Date: 2008-10-21 04:29 pm (UTC)
tobyaw: (Default)
From: [personal profile] tobyaw
…and I hate to say it, but having tried font embedding all those years ago with EOT files, I haven’t used it since, as it was such a pain to set up.

Having said that, I’ve been experimenting in the past weeks with with font embedding in Safari. Its clear that Safari, Firefox and Opera will end up supporting the same standard CSS commands for embedding OpenType and TrueType fonts. It works quite well, and I guess will work in most mobile devices too, as they tend to use browsers based on one of these three.

So it makes me wonder whether this is Microsoft’s last gasp at trying to promote its own technology, when its clear that the world and its browser is moving in a different direction.

Date: 2008-10-22 08:47 am (UTC)
From: [identity profile] sharikkamur.livejournal.com
He raises some very good points - paperback books are the size they are not only because they're a comfortable size to fit in the hand but they're also a comfortable size to read in terms of saccadic motion. You don't need to have huge eye movements from the right end of the text to the left upon completing a line, and the entire page is within the central (i.e. 4-5 saccades wide) portion of the vision.
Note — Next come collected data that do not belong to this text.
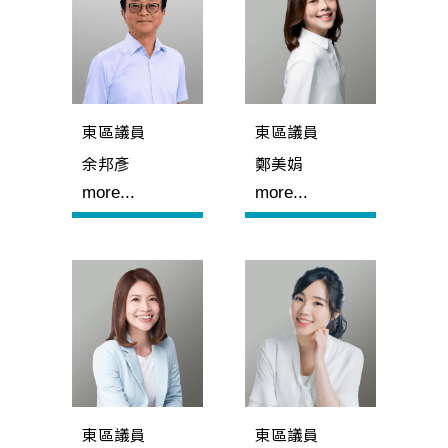
東區議員
東區議員
余邦彥
鄭美娟
more...
more...
東區議員
東區議員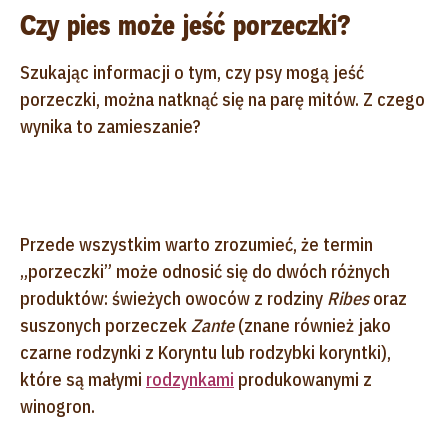
Czy pies może jeść porzeczki?
Szukając informacji o tym, czy psy mogą jeść
porzeczki, można natknąć się na parę mitów. Z czego
wynika to zamieszanie?
Przede wszystkim warto zrozumieć, że termin
„porzeczki” może odnosić się do dwóch różnych
produktów: świeżych owoców z rodziny
Ribes
oraz
suszonych porzeczek
Zante
(znane również jako
czarne rodzynki z Koryntu lub rodzybki koryntki),
które są małymi
rodzynkami
produkowanymi z
winogron.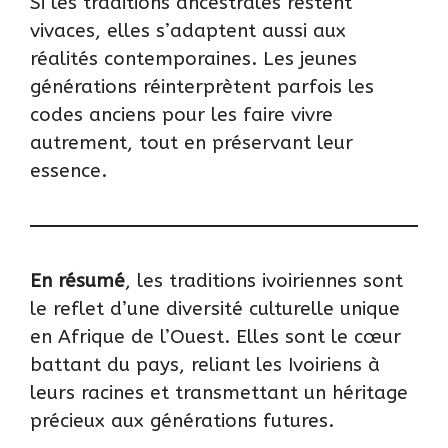
Si les traditions ancestrales restent
vivaces, elles s’adaptent aussi aux
réalités contemporaines. Les jeunes
générations réinterprètent parfois les
codes anciens pour les faire vivre
autrement, tout en préservant leur
essence.
En résumé
, les traditions ivoiriennes sont
le reflet d’une diversité culturelle unique
en Afrique de l’Ouest. Elles sont le cœur
battant du pays, reliant les Ivoiriens à
leurs racines et transmettant un héritage
précieux aux générations futures.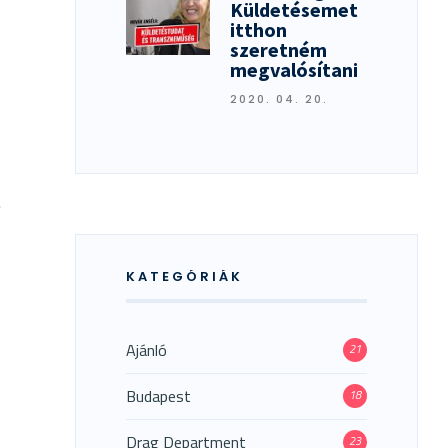
Küldetésemet
itthon
szeretném
megvalósítani
2020. 04. 20.
.
KATEGÓRIÁK
Ajánló
21
Budapest
18
Drag Department
23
It's why I don't like reading novels on the computer - the screen is too wide. Reading them on the Palm is fine because the screen slightly smaller than a paperback.

I like his concept of a 'reading view', but as [livejournal.com profile] qidane pointed out it will have to be tweaked a little for people with non-standard visual requirements. The basic premise of a limited width reading column still remains sound though as the central visual field will remain the same.

Date: 2008-10-22 09:25 am (UTC)
From: [identity profile] qidane.livejournal.com
The sample pages look dreadful!

I have text on top of pictures, white text on a white background, and text on top of other text.